Deployment options for data residency
For teams in regulated environments, where audio is processed matters as much as how accurately it's transcribed. Deepgram maintains HIPAA-aligned deployments; BAA terms are handled through sales and enterprise agreements.
Deepgram offers cloud deployment options as well as self-hosted (on-premises) or private cloud configurations. These options let you keep clinical audio within your own infrastructure or a controlled environment. They support teams with data residency requirements that cloud-only vendors can't address.
Build versus buy for transcription at scale
Buy a finished scribe when you need documentation working tomorrow. Build on a speech engine when transcription is part of your product, or when your unit economics depend on per-minute cost rather than per-seat fees.
When buying a finished service makes sense
A finished AI scribe product is the right choice when you need faster documentation with minimal engineering effort. If you're rolling out ambient documentation to 200 physicians next quarter, a finished product avoids building a transcription pipeline from scratch.
You need EHR compatibility and a compliance posture that can support common specialties. You accept the vendor's accuracy ceiling and pricing model.
When building on a speech engine makes sense
Building makes sense when you're embedding transcription into your own product. You control vocabulary adaptation and the review workflow, then decide how to price the capability for customers.
You also control which audio touches which infrastructure. Medical transcription companies that build on engine-layer APIs can make specialty accuracy and data handling their point of differentiation.
Choosing a path that holds up in production
At clinical scale, the right choice depends on volume and how much control your compliance posture requires. Buy for speed, and build on an engine when unit economics and infrastructure control matter most. Whichever path you pick, the payoff that matters is the same: documentation that holds up clinically and gives clinicians their time back.
For small practices
Low volume paired with high-stakes documentation still favors legacy medical transcription companies. This model remains useful when document quality matters more than turnaround speed or integration flexibility.
For health systems
A finished AI scribe reduces time-to-value when you're deploying ambient documentation at scale. It gets documentation workflows live faster, even if you give up some control over accuracy tuning and data handling.
For product teams
When transcription is a core capability of the product you're building, a speech engine gives you the unit economics and architectural control that production demands.
Next steps
If transcription is part of your product, test your own audio before you commit to an architecture. With Deepgram, you can try Keyterm Prompting on your clinical vocabulary and check self-hosted deployment against your data-residency needs.

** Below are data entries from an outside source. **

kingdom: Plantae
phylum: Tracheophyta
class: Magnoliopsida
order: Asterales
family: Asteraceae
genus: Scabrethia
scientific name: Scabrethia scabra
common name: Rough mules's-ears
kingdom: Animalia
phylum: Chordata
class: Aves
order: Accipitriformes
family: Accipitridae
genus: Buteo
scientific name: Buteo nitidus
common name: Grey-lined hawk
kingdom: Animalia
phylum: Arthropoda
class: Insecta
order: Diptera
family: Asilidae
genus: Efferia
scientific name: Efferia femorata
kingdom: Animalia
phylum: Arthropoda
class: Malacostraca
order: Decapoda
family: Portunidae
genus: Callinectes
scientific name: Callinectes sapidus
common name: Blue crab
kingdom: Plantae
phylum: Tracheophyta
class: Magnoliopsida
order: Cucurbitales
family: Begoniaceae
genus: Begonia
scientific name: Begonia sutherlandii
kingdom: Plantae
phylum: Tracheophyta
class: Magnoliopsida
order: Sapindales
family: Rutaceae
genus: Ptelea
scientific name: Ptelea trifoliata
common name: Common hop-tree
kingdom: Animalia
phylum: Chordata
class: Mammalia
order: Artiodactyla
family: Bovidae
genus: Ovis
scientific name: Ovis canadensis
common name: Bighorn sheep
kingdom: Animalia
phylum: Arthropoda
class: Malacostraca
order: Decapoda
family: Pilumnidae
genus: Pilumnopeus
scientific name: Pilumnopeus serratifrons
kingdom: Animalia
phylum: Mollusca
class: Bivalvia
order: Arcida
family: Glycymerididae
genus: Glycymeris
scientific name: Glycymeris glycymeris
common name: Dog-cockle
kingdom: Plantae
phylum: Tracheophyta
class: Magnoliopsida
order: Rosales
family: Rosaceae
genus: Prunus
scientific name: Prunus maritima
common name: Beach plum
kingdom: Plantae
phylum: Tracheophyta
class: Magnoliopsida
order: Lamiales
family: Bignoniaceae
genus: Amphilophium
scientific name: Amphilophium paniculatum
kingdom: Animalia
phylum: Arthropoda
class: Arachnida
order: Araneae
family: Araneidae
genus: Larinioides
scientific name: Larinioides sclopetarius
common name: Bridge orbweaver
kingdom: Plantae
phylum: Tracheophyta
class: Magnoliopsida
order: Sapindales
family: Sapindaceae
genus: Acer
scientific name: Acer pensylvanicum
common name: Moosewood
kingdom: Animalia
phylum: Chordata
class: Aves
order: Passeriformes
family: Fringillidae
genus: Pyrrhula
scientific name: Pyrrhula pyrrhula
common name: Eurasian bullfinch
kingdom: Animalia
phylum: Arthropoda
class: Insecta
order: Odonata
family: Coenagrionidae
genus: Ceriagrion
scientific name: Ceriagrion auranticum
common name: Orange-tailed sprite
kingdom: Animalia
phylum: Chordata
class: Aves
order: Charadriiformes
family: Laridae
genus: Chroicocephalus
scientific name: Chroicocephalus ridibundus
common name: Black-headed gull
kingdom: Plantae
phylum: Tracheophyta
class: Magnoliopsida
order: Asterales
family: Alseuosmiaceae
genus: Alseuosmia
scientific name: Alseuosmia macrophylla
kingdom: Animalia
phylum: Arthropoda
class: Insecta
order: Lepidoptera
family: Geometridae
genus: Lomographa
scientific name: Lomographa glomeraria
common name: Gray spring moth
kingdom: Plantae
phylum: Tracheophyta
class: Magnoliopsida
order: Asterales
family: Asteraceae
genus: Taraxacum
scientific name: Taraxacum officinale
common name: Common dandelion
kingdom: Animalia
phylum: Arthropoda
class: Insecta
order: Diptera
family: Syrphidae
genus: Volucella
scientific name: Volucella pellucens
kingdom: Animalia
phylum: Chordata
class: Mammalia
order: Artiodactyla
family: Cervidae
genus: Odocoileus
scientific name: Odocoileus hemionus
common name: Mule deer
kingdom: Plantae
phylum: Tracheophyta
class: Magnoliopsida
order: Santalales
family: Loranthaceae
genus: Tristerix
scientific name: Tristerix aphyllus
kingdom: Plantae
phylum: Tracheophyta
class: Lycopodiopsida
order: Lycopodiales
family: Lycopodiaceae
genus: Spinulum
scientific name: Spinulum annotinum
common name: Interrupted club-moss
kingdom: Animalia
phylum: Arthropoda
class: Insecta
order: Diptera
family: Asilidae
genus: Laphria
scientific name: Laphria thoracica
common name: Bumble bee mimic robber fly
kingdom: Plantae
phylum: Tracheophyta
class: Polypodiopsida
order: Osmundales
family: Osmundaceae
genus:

Sign up free with $200 in credits and compare your clinical audio against the API.
FAQ
Does switching from a legacy transcription service to AI mean changing your EHR?
Most speech-to-text APIs output structured text that you route to your EHR through existing HL7 or FHIR integration points.
What recording setup gives the most accurate clinical transcription?
Use a directional microphone close to the speaker. Lapel microphones or desk-mounted USB condensers outperform smartphone recordings and wearable badges.
How is medical transcription priced across the main models?
Pricing depends on the model. AI scribe products typically charge per encounter or per provider seat. Speech engine APIs charge per minute of audio processed.
Is medical transcription audio used to train the vendor's models?
This varies by vendor and contract terms. Your BAA should address whether PHI-containing audio can be used for model training.
Can you self-host medical transcription to keep audio on your own infrastructure?
Some speech engine providers offer self-hosted or on-premises deployment options. Deepgram supports cloud deployments, with self-hosted and private cloud configurations available.